Exercise
Reproduce every line of text from the records below word for word, omitting the pictures.

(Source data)
►

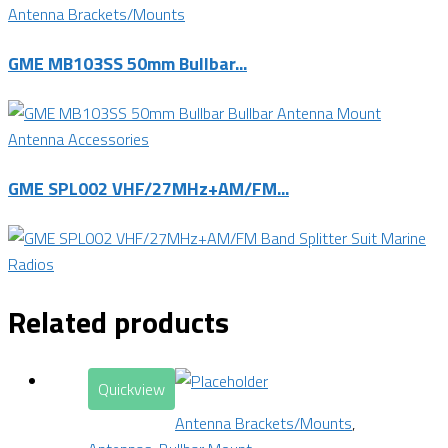
Antenna Brackets/Mounts
GME MB103SS 50mm Bullbar...
Antenna Accessories
GME SPL002 VHF/27MHz+AM/FM...
Related products
Quickview
Antenna Brackets/Mounts
,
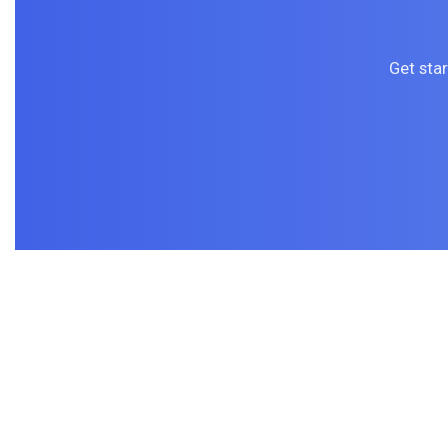
Get sta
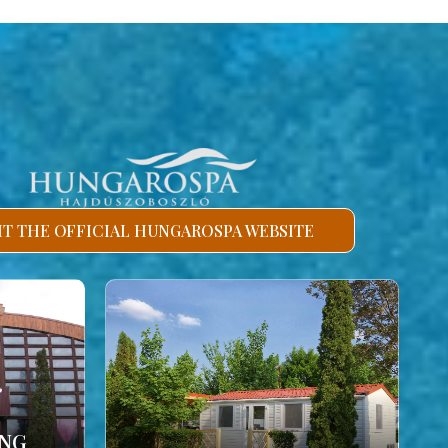
SIT THE OFFICIAL HUNGAROSPA WEBSITE
ING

◄

Output for this exercise
Antenna Brackets/Mounts
GME MB103SS 50mm Bullbar...
Antenna Accessories
GME SPL002 VHF/27MHz+AM/FM...
Related products
Quickview
Antenna Brackets/Mounts
,
Get sta
SIT THE OFFICIAL HUNGAROSPA WEBSITE
ING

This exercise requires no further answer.